Exciton dynamics in equilibrium and nonequilibrium regimes

TL;DR

This work offers a first-principles account of exciton physics in 2D insulators across equilibrium and nonequilibrium regimes, leveraging DFT, GW, and BSE to predict exciton binding energies, quasiparticle gaps, and optical spectra. It reveals a redshift–blueshift crossover of exciton energies with increasing photoexcited density in MoSi$_2$Z$_4$ monolayers and demonstrates the significant role of exciton–phonon coupling in temperature-dependent spectra and lifetimes, particularly in AlN. By coupling many-body theory with finite-temperature effects, it shows that strong Coulomb interactions in 2D platforms stabilize an electron–hole liquid phase at temperatures well above cryogenic limits, with MoSi$_2$Z$_4$ series offering room-temperature EHL under experimentally accessible densities.
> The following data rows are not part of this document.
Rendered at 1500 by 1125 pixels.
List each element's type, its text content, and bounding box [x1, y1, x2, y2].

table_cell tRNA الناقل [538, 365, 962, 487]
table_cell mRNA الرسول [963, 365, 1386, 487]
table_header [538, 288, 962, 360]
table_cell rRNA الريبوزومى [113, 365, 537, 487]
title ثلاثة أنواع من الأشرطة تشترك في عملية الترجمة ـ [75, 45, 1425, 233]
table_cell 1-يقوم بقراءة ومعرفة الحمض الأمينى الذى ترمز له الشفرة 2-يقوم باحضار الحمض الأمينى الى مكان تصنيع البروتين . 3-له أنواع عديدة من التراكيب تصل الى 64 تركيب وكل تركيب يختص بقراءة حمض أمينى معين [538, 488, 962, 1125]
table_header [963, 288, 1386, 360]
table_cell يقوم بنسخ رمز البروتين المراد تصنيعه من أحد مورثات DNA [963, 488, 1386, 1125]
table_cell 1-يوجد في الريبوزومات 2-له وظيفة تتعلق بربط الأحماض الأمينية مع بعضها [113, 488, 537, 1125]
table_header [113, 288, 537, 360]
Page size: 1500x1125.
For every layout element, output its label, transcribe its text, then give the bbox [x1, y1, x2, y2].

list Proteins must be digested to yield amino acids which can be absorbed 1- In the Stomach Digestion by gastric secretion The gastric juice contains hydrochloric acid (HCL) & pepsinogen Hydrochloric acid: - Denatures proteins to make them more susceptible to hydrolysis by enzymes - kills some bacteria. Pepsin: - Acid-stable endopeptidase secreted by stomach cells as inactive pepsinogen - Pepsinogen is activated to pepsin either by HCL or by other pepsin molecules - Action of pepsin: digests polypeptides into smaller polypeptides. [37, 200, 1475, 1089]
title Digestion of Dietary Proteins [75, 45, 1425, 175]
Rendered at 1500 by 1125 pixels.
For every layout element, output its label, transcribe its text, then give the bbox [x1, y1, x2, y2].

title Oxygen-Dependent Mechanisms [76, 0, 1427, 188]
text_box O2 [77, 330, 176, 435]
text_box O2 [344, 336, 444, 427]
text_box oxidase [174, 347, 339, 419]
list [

The findings highlight how dimensionality enhances Coulomb effects, enabling robust excitonic states and collective phases that could underpin future optoelectronic and quantum technologies. Collectively, the thesis provides a comprehensive ab-initio framework and concrete material candidates for observing and exploiting nontrivial exciton dynamics in 2D systems.

Abstract

The bound electron-hole pairs known as excitons govern the optical properties of insulating solids. While their behavior in equilibrium is well-understood theoretically, the nonequilibrium regime at high excitation densities-where phenomena like electron-hole liquids emerge - is less explored. This thesis presents a first-principles study of excitons in two-dimensional materials. We use the GW approximation and the Bethe-Salpeter equation to investigate their properties from equilibrium to nonequilibrium conditions. We first demonstrate how increasing photo-excited carrier density leads to a redshift-blueshift crossover of excitons. We then show that electron-phonon interactions critically modify optical spectra and exciton lifetimes at finite temperatures. Finally, we unify these effects to demonstrate the formation of an electron-hole liquid phase above a critical carrier density and below a critical temperature. Our work identifies how enhanced Coulomb interactions in two dimensions can stabilize this phase at significantly higher temperatures, proposing promising material candidates for observing these collective states.

Figures (35)

• Figure 1: Illustration of exciton formation in an insulating material. (a) Optical excitation of an electron from the valence band to the conduction band via an external pump with photon energy ($\hbar\omega$), and (b) exciton formation with binding energy $E_b$. (c) The energy levels $e_1$, $e_2$, and so on, of the bound excitons below the quasiparticle band gap ($E^{QP}$). (d) Optical absorption spectrum in an insulating material with excitonic effects (red) and without electron-hole interaction (EHI) in blue color.
• Figure 2: Schematic representation of a (left) tightly bound Frenkel exciton that has a radius of around the size of the unit cell; (right) Wannier-Mott exciton has a large radius that exceeds the unit cell size.
• Figure 3: Illustration of exciton types and optical transitions. (a) and (b) depict direct excitons with vertical optical transitions with conservation of momentum for excited electron-hole pairs. (c) Represents an indirect exciton, where an electron (or it could be a hole) has a lattice momentum $\hbar q$ with respect to its counterpart. The optical selection rules classify excitons into bright and dark types based on the spin configuration of the conduction electron and valence hole. Bright excitons, shown in (a), have the same spin, allowing them to absorb photons with zero momentum linear polarized light. Dark excitons, illustrated in (b), have opposite spins, leading to spin-forbidden optical transitions for linearly polarized light.
• Figure 4: A schematic representation of exciton formation in 3D (left) and 2D (right) dielectric material. The electric field lines between the quasi-electron and quasi-hole in a 3D system are screened by the dielectric environment of the material, However, in a 2D system, the electric field lines are relatively very less screened by the material's dielectric environment. This leads to a strong EHI between the quasiparticles in 2D materials and large binding energy of the excitons.
• Figure 5: Schematic representation of intralayer exciton (localized in the Layer BX$_2$), and interlayer exciton with the electron being localized in one layer (Layer BX$_2$), and the hole localized in another layer (Layer AX$_2$).